---------- Text segment
Figure 7, default Azure VM Network Security Group (NSG)
After installing IIS on my Azure VM, I then accessed the KUDU/SCM console, which I explain here, of my Azure Function and tested the connectivity using CURL. Notice in Figure 8 shows that I use the internal IP address of the Azure VM in subnet CSHARP.
Figure 8, using CURL to test VNET connectivity from an Azure Function to an Azure VM
I was not able to successfully connect to the Azure VM Public IP address from the Azure Function SCM/KUDU console. At first that seemed odd, but makes sense because if I can use an internal IP why would I want to use the public one? I didn’t test it to see if it is possible without the VNET configuration, but I was able to CURL to other public internet sites.
Publish and Test the Azure Function
I then published an HTTP triggered Azure Function, I explain how did this here. I also wrote a short lab here. Figure 9 illustrates how I triggered it and that it was successful
Figure 9, trigger an Azure Function, HTTP Trigger using CURL
At this point outbound traffic from the Azure Function is not forced into the VNET. To change that, you must add the WEBSITE_VNET_ROUTE_ALL application setting.
Add the WEBSITE_VNET_ROUTE_ALL application setting to the Azure Function, it should be the same for an Azure App Service. Set the value to 1 to enable, Figure 10 illustrates how that look.
Figure 10, enable WEBSITE_VNET_ROUTE_ALL on an Azure Function, App Service
I then performed the following tests.
Tests 1 – 5 I performed using the default NSGs. Test 6 was performed after the configuration of the Outbound NSG as shown in Figure 11.
--------------------
- Short problem 1 -
List every figure caption that stands on its own line in the Azure Function networking text.
The text above has no connection to the listing that comes after it.
---------- Entries provided
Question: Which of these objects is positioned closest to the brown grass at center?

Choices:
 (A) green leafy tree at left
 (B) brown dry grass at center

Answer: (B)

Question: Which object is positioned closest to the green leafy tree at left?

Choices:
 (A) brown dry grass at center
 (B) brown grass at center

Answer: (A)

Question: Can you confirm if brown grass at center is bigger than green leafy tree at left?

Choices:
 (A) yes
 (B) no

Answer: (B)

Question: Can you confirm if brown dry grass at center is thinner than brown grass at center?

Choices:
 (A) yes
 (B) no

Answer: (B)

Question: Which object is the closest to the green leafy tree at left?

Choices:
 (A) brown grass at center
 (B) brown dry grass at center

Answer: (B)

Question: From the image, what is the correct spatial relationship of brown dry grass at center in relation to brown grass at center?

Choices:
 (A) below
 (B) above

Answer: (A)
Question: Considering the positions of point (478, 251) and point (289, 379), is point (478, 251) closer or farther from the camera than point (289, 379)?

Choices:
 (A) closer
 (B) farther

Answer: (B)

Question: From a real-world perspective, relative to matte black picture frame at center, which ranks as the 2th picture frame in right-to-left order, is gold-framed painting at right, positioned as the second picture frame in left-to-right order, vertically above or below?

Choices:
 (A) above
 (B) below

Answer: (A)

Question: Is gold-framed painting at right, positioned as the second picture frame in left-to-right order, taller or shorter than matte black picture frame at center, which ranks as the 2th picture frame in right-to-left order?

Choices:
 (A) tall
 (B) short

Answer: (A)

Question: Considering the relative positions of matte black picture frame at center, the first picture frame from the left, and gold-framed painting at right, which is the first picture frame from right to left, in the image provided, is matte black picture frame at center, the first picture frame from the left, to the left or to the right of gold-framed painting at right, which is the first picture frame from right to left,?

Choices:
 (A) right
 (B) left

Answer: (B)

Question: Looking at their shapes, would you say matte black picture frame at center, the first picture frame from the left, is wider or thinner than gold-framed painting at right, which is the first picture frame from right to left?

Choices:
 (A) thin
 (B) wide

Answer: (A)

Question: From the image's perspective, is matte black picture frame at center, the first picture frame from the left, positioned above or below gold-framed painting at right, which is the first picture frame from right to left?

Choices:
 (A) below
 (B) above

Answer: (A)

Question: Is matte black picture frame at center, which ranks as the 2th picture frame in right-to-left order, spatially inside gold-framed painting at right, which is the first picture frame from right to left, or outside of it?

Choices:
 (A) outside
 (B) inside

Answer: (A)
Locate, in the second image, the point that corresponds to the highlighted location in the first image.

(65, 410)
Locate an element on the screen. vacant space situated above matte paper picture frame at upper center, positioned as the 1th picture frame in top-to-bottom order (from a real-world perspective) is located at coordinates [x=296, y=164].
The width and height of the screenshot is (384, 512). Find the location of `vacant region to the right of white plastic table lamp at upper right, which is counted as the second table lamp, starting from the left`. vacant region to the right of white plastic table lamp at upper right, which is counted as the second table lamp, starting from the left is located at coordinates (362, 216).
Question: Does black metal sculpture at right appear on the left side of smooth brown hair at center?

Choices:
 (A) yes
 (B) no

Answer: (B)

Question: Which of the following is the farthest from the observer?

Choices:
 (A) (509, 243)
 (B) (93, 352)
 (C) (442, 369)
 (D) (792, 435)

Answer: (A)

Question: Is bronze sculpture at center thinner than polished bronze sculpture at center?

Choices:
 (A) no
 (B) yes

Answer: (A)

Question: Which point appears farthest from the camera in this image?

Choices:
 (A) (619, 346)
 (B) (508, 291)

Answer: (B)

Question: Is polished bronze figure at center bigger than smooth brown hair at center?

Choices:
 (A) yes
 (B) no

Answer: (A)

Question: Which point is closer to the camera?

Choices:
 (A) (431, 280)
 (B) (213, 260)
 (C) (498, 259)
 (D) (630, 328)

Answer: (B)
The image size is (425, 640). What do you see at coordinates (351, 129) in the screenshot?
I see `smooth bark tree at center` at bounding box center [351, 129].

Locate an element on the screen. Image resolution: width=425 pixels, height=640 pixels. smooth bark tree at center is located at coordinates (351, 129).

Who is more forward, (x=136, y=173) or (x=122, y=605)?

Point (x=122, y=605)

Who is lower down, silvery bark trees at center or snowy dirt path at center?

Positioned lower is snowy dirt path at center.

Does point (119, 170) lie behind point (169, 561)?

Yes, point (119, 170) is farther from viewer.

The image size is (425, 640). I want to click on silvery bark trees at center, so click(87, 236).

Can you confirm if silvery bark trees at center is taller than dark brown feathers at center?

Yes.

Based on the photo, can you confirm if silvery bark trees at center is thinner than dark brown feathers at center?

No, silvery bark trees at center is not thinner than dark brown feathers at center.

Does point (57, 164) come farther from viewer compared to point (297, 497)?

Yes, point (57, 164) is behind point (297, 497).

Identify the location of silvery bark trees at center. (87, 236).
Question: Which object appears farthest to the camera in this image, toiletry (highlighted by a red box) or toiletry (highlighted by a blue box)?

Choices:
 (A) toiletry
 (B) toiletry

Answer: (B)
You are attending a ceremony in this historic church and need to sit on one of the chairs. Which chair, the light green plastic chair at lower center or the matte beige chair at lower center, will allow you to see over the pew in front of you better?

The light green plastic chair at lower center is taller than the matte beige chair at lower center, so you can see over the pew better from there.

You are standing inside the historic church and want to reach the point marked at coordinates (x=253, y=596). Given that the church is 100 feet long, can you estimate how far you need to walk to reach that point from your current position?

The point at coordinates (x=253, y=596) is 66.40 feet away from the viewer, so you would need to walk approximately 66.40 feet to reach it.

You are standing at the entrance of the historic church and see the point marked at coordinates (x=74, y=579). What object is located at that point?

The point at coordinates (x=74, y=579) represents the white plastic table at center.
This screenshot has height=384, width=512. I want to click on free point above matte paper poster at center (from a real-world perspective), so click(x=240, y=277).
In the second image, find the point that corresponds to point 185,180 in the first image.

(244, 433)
--------------------
- Short problem 2 -
In the listing, copy the lines from the one containing "Who is more" to the one containing "The light green plastic chair at lower center is", both included, without any changes.

- Correct response 1 -
- Figure 7, default Azure VM Network Security Group (NSG)
- Figure 8, using CURL to test VNET connectivity from an Azure Function to an Azure VM
- Figure 9, trigger an Azure Function, HTTP Trigger using CURL
- Figure 10, enable WEBSITE_VNET_ROUTE_ALL on an Azure Function, App Service

- Correct response 2 -
Who is more forward, (x=136, y=173) or (x=122, y=605)?

Point (x=122, y=605)

Who is lower down, silvery bark trees at center or snowy dirt path at center?

Positioned lower is snowy dirt path at center.

Does point (119, 170) lie behind point (169, 561)?

Yes, point (119, 170) is farther from viewer.

The image size is (425, 640). I want to click on silvery bark trees at center, so click(87, 236).

Can you confirm if silvery bark trees at center is taller than dark brown feathers at center?

Yes.

Based on the photo, can you confirm if silvery bark trees at center is thinner than dark brown feathers at center?

No, silvery bark trees at center is not thinner than dark brown feathers at center.

Does point (57, 164) come farther from viewer compared to point (297, 497)?

Yes, point (57, 164) is behind point (297, 497).

Identify the location of silvery bark trees at center. (87, 236).
Question: Which object appears farthest to the camera in this image, toiletry (highlighted by a red box) or toiletry (highlighted by a blue box)?

Choices:
 (A) toiletry
 (B) toiletry

Answer: (B)
You are attending a ceremony in this historic church and need to sit on one of the chairs. Which chair, the light green plastic chair at lower center or the matte beige chair at lower center, will allow you to see over the pew in front of you better?

The light green plastic chair at lower center is taller than the matte beige chair at lower center, so you can see over the pew better from there.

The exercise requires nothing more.